> [What you have to do]:
What you output must match, exactly, the lines from the start of the records to the line containing "ring pip: (723, 315)", both ends kept and pictures excluded.
· · ·
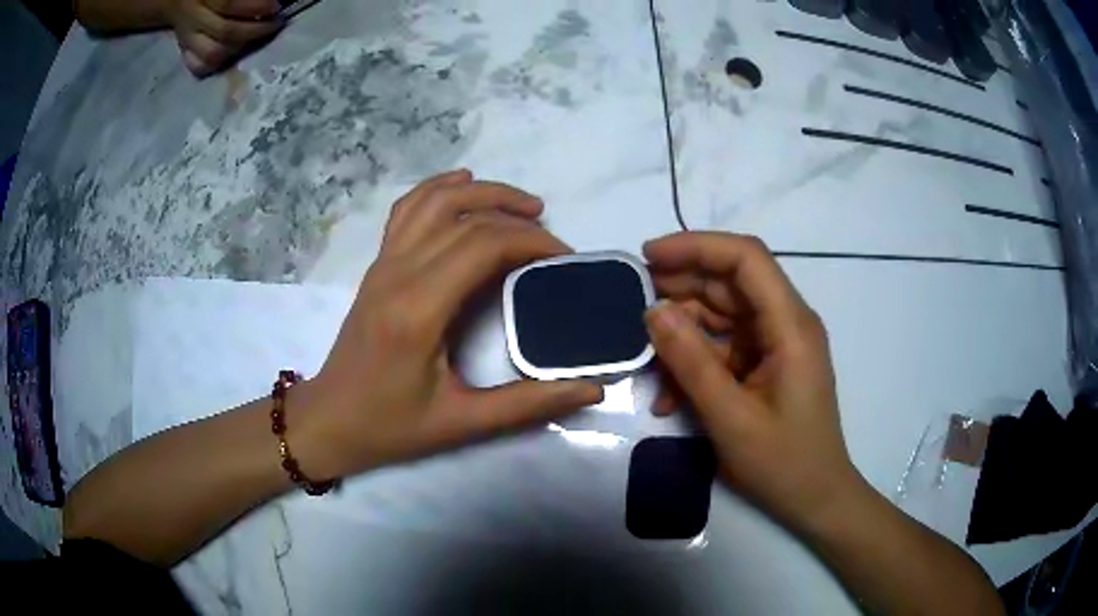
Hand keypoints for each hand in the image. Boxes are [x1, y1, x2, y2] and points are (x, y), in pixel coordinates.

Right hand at [164, 0, 282, 76]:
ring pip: (212, 55)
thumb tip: (268, 0)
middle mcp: (192, 19)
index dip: (255, 6)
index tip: (275, 6)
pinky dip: (218, 64)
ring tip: (259, 38)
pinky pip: (199, 67)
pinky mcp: (184, 53)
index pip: (228, 4)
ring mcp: (186, 40)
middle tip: (276, 23)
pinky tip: (235, 52)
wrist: (175, 0)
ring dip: (240, 49)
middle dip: (255, 30)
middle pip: (224, 32)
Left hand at [292, 171, 603, 479]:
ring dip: (481, 192)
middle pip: (464, 217)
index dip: (531, 241)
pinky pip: (407, 209)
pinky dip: (437, 188)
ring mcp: (383, 263)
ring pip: (434, 200)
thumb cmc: (391, 425)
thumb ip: (529, 403)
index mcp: (419, 309)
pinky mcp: (377, 265)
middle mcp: (398, 273)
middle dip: (516, 216)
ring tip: (521, 204)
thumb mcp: (463, 423)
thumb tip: (591, 388)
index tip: (564, 259)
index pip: (483, 245)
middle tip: (553, 237)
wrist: (330, 419)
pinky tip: (462, 182)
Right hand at [642, 232, 860, 531]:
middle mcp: (786, 323)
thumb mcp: (730, 418)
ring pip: (723, 315)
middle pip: (731, 282)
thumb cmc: (782, 462)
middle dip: (681, 287)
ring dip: (683, 331)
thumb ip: (691, 362)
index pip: (746, 258)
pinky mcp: (766, 364)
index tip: (649, 257)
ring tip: (645, 353)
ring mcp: (776, 344)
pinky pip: (725, 347)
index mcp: (790, 325)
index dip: (697, 247)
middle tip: (632, 303)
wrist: (815, 498)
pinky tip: (669, 394)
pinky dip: (695, 361)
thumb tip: (653, 310)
· · ·
> [Exercise answer]:
Hand keypoints for each hand in the image. Boxes are [x1, y1, x2, y2] and points are (x, y), in pixel coordinates.

Right hand at [164, 0, 282, 76]:
ring pip: (212, 55)
thumb tip: (268, 0)
middle mcp: (192, 19)
index dip: (255, 6)
index tip: (275, 6)
pinky dip: (218, 64)
ring tip: (259, 38)
pinky pip: (199, 67)
pinky mcp: (184, 53)
index pip: (228, 4)
ring mcp: (186, 40)
middle tip: (276, 23)
pinky tip: (235, 52)
wrist: (175, 0)
ring dip: (240, 49)
middle dip: (255, 30)
middle pip: (224, 32)
Left hand at [292, 171, 603, 479]:
ring dip: (481, 192)
middle pip: (464, 217)
index dip: (531, 241)
pinky pip: (407, 209)
pinky dip: (437, 188)
ring mcp: (383, 263)
ring pip: (434, 200)
thumb cmc: (391, 425)
thumb ip: (529, 403)
index mcp: (419, 309)
pinky mcp: (377, 265)
middle mcp: (398, 273)
middle dip: (516, 216)
ring tip: (521, 204)
thumb mcp: (463, 423)
thumb tip: (591, 388)
index tip: (564, 259)
index pip: (483, 245)
middle tip: (553, 237)
wrist: (330, 419)
pinky tip: (462, 182)
Right hand at [642, 232, 860, 531]:
middle mcp: (786, 323)
thumb mcp: (730, 418)
ring pip: (723, 315)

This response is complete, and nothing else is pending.